───── INPUT

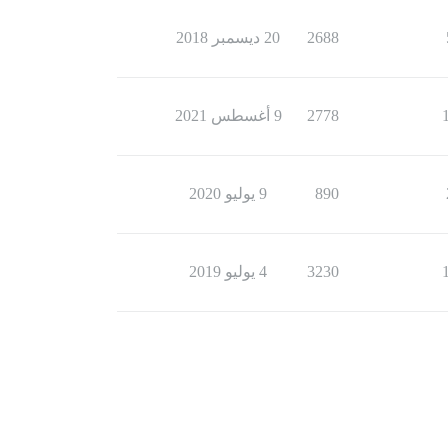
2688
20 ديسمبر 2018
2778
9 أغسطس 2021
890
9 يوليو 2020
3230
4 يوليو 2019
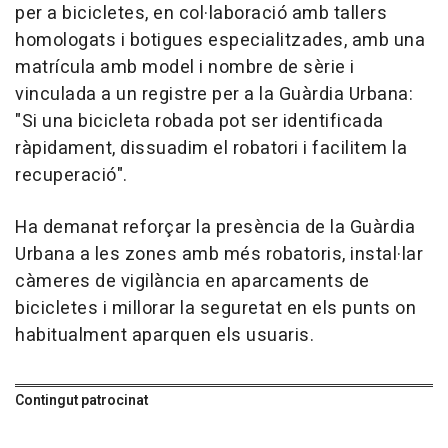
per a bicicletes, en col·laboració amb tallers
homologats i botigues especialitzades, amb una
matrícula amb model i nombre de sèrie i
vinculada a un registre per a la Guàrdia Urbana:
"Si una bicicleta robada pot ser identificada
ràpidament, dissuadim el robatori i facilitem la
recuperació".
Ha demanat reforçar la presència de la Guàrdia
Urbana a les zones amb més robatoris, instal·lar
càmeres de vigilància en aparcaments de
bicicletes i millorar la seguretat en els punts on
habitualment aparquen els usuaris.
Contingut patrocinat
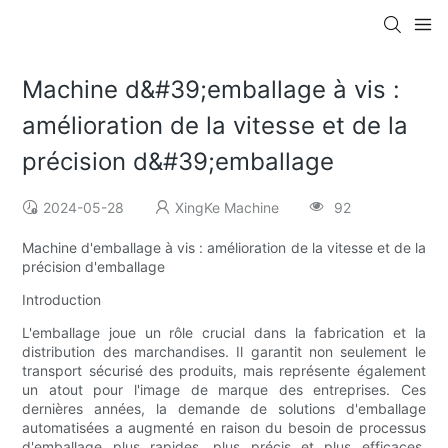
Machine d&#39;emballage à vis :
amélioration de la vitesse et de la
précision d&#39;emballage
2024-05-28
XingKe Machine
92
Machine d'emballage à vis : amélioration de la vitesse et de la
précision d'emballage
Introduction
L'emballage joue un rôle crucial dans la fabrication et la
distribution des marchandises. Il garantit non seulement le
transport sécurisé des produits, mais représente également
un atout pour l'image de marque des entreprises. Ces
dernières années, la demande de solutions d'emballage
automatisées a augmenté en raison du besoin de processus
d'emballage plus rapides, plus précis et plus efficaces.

──────────
───── INPUT

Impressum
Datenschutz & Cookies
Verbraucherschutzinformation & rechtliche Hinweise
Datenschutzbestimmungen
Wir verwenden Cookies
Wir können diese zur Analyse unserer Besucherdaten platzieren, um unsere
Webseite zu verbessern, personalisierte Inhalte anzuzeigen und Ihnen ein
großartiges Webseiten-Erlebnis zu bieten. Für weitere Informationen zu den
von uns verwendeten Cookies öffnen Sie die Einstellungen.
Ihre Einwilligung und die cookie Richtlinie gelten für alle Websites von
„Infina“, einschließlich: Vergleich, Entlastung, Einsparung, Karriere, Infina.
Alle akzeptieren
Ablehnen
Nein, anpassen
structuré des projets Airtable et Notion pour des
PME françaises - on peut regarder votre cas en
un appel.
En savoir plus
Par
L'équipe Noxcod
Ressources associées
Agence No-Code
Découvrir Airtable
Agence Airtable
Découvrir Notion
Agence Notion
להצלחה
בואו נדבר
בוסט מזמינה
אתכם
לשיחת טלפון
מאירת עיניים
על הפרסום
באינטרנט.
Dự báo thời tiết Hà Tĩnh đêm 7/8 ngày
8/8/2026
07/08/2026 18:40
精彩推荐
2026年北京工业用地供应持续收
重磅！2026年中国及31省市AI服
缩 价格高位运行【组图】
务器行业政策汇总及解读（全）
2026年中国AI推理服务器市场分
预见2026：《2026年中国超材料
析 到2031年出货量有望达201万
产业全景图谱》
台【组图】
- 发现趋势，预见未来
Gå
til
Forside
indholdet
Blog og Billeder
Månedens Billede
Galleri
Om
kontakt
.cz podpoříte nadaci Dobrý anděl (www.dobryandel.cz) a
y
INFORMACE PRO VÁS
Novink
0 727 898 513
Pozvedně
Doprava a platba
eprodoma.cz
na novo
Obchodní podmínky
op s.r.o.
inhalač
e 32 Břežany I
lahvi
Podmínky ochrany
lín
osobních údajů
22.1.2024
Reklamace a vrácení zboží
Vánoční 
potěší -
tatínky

──────────
───── INPUT

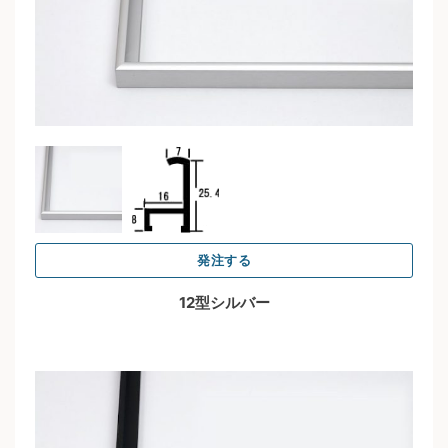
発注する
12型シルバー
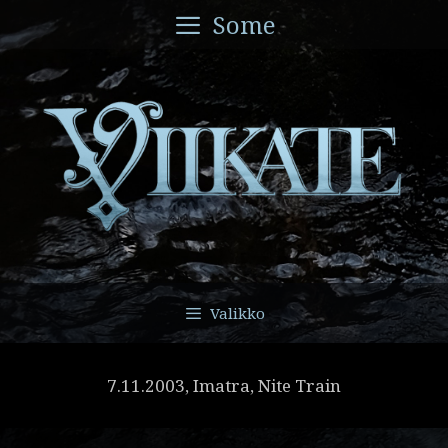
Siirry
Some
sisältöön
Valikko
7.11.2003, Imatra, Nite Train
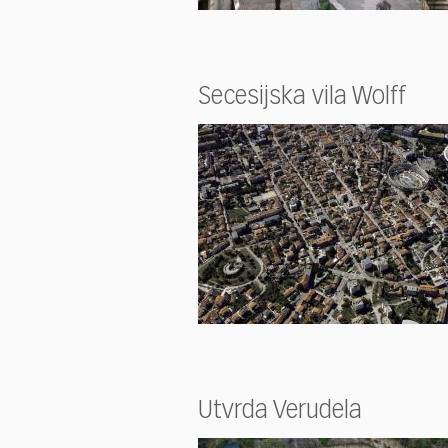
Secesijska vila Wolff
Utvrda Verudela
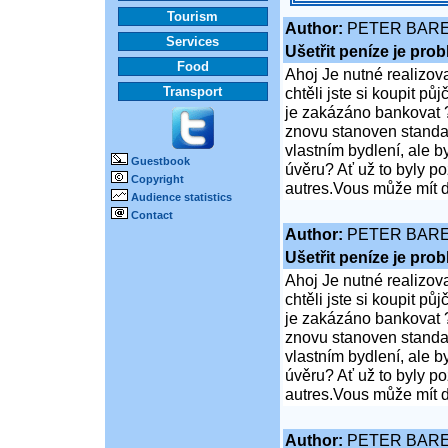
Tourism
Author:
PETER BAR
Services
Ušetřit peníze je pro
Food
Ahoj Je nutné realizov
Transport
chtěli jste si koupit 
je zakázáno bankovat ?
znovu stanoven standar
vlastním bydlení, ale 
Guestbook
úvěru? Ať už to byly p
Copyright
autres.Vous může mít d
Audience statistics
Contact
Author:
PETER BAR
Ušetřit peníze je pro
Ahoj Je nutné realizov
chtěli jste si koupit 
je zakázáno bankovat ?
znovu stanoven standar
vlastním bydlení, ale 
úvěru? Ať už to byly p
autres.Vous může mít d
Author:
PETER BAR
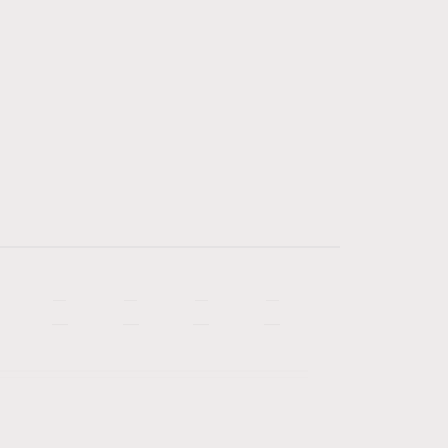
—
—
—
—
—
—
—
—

──────────

=== BRIEF ===
From the entries, copy every line in which the word "amélioration" occurs.

=== COMPLETED TASK ===
amélioration de la vitesse et de la
Machine d'emballage à vis : amélioration de la vitesse et de la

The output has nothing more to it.